Exercise brief: Can you repeat the text from all of these records word for word, leaving out the pictures?

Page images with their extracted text
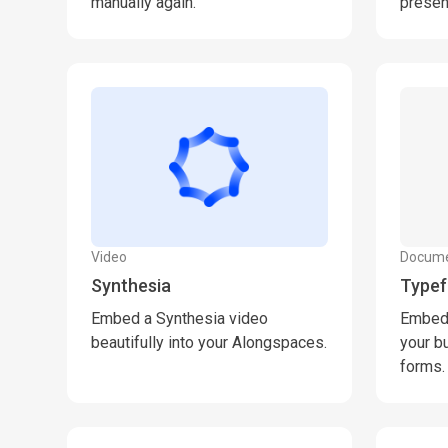
manually again.
presen
Video
Docum
Synthesia
Type
Embed a Synthesia video
Embed 
beautifully into your Alongspaces.
your b
forms.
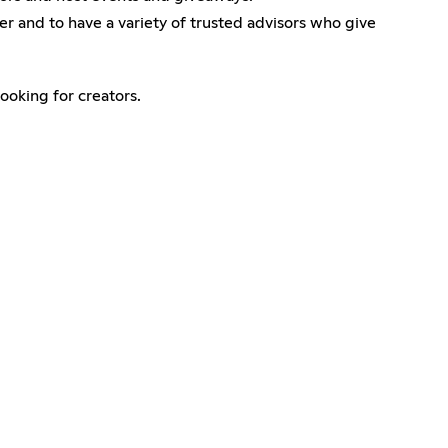
er and to have a variety of trusted advisors who give
oking for creators.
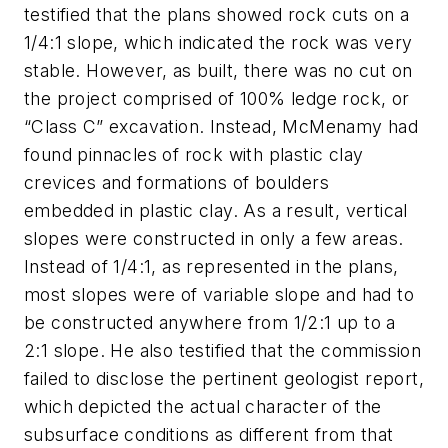
testified that the plans showed rock cuts on a
1/4:1 slope, which indicated the rock was very
stable. However, as built, there was no cut on
the project comprised of 100% ledge rock, or
“Class C” excavation. Instead, McMenamy had
found pinnacles of rock with plastic clay
crevices and formations of boulders
embedded in plastic clay. As a result, vertical
slopes were constructed in only a few areas.
Instead of 1/4:1, as represented in the plans,
most slopes were of variable slope and had to
be constructed anywhere from 1/2:1 up to a
2:1 slope. He also testified that the commission
failed to disclose the pertinent geologist report,
which depicted the actual character of the
subsurface conditions as different from that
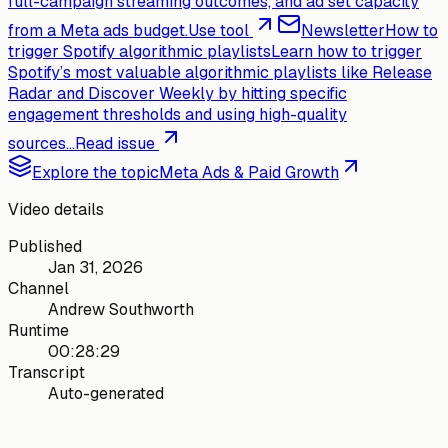
full-campaign streaming outcomes, and ad set capacity
from a Meta ads budget.
Use tool
Newsletter
How to
trigger Spotify algorithmic playlists
Learn how to trigger
Spotify’s most valuable algorithmic playlists like Release
Radar and Discover Weekly by hitting specific
engagement thresholds and using high-quality
sources...
Read issue
Explore the topic
Meta Ads & Paid Growth
Video details
Published
Jan 31, 2026
Channel
Andrew Southworth
Runtime
00:28:29
Transcript
Auto-generated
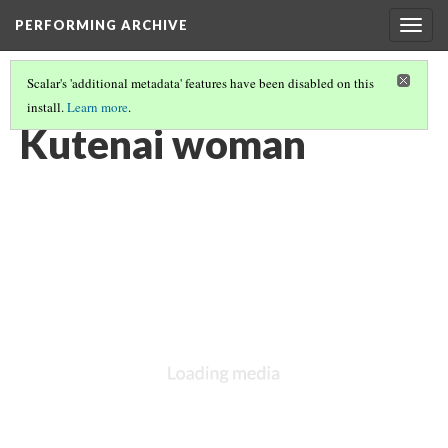
PERFORMING ARCHIVE
Togg
navig
Scalar's 'additional metadata' features have been disabled on this
install.
Learn more
.
KUTENAI
(11/22)
Kutenai woman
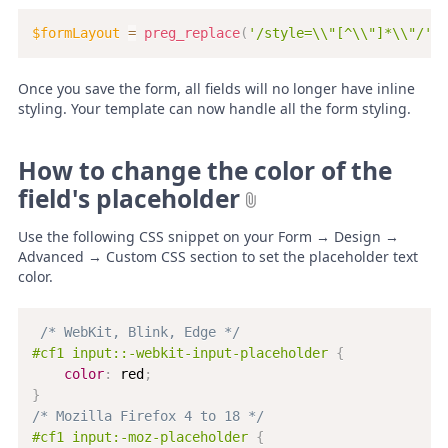
$formLayout
=
preg_replace
(
'/style=\\"[^\\"]*\\"/'
,
Once you save the form, all fields will no longer have inline
styling. Your template can now handle all the form styling.
How to change the color of the
field's placeholder
Use the following CSS snippet on your Form → Design →
Advanced → Custom CSS section to set the placeholder text
color.
/* WebKit, Blink, Edge */
#cf1 input::-webkit-input-placeholder
{
color
:
 red
;
}
/* Mozilla Firefox 4 to 18 */
#cf1 input:-moz-placeholder
{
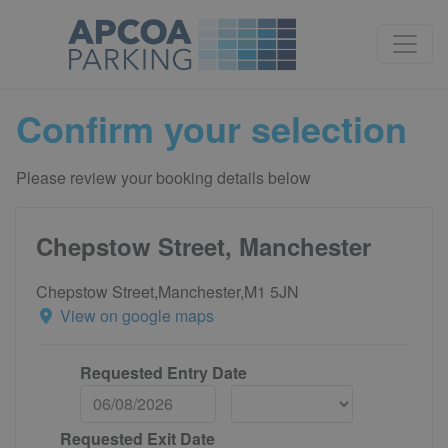
Confirm your selection
Please review your booking details below
Chepstow Street, Manchester
Chepstow Street,Manchester,M1 5JN
View on google maps
Requested Entry Date
Requested Exit Date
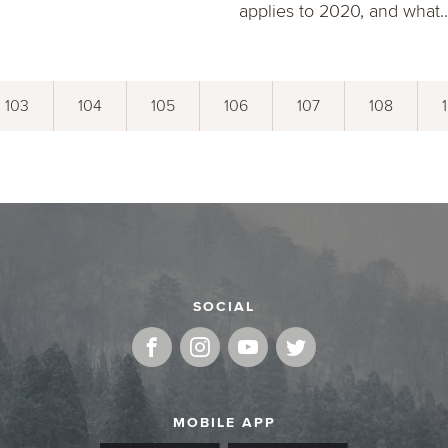
applies to 2020, and what..
103
104
105
106
107
108
SOCIAL
MOBILE APP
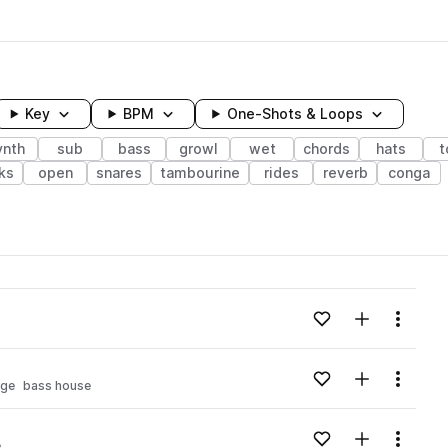
Key
BPM
One-Shots & Loops
ynth
sub
bass
growl
wet
chords
hats
t
ks
open
snares
tambourine
rides
reverb
conga
wavelength
Add to likes
Add to your
Menu
Loading content...
Add to likes
Add to your
Menu
age
bass house
Loading content...
Add to likes
Add to your
Menu
e
Loading content...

Response to this task:
manually again.
presen
Video
Docum
Synthesia
Type
Embed a Synthesia video
Embed 
beautifully into your Alongspaces.
your b
forms.
er and to have a variety of trusted advisors who give
oking for creators.
testified that the plans showed rock cuts on a
1/4:1 slope, which indicated the rock was very
stable. However, as built, there was no cut on
the project comprised of 100% ledge rock, or
“Class C” excavation. Instead, McMenamy had
found pinnacles of rock with plastic clay
crevices and formations of boulders
embedded in plastic clay. As a result, vertical
slopes were constructed in only a few areas.
Instead of 1/4:1, as represented in the plans,
most slopes were of variable slope and had to
be constructed anywhere from 1/2:1 up to a
2:1 slope. He also testified that the commission
failed to disclose the pertinent geologist report,
which depicted the actual character of the
subsurface conditions as different from that
full-campaign streaming outcomes, and ad set capacity
from a Meta ads budget.
Use tool
Newsletter
How to
trigger Spotify algorithmic playlists
Learn how to trigger
Spotify’s most valuable algorithmic playlists like Release
Radar and Discover Weekly by hitting specific
engagement thresholds and using high-quality
sources...
Read issue
Explore the topic
Meta Ads & Paid Growth
Video details
Published
Jan 31, 2026
Channel
Andrew Southworth
Runtime
00:28:29
Transcript
Auto-generated
PERFORMING ARCHIVE
Togg
navig
Scalar's 'additional metadata' features have been disabled on this
install.
Learn more
.
KUTENAI
(11/22)
Kutenai woman
$formLayout
=
preg_replace
(
'/style=\\"[^\\"]*\\"/'
,
Once you save the form, all fields will no longer have inline
styling. Your template can now handle all the form styling.
How to change the color of the
field's placeholder
Use the following CSS snippet on your Form → Design →
Advanced → Custom CSS section to set the placeholder text
color.
/* WebKit, Blink, Edge */
#cf1 input::-webkit-input-placeholder
{
color
:
 red
;
}
/* Mozilla Firefox 4 to 18 */
#cf1 input:-moz-placeholder
{
Confirm your selection
Please review your booking details below
Chepstow Street, Manchester
Chepstow Street,Manchester,M1 5JN
View on google maps
Requested Entry Date
Requested Exit Date
applies to 2020, and what..
103
104
105
106
107
108
SOCIAL
MOBILE APP
Key
BPM
One-Shots & Loops
ynth
sub
bass
growl
wet
chords
hats
t
ks
open
snares
tambourine
rides
reverb
conga
wavelength
Add to likes
Add to your
Menu
Loading content...
Add to likes
Add to your
Menu
age
bass house
Loading content...
Add to likes
Add to your
Menu
e
Loading content...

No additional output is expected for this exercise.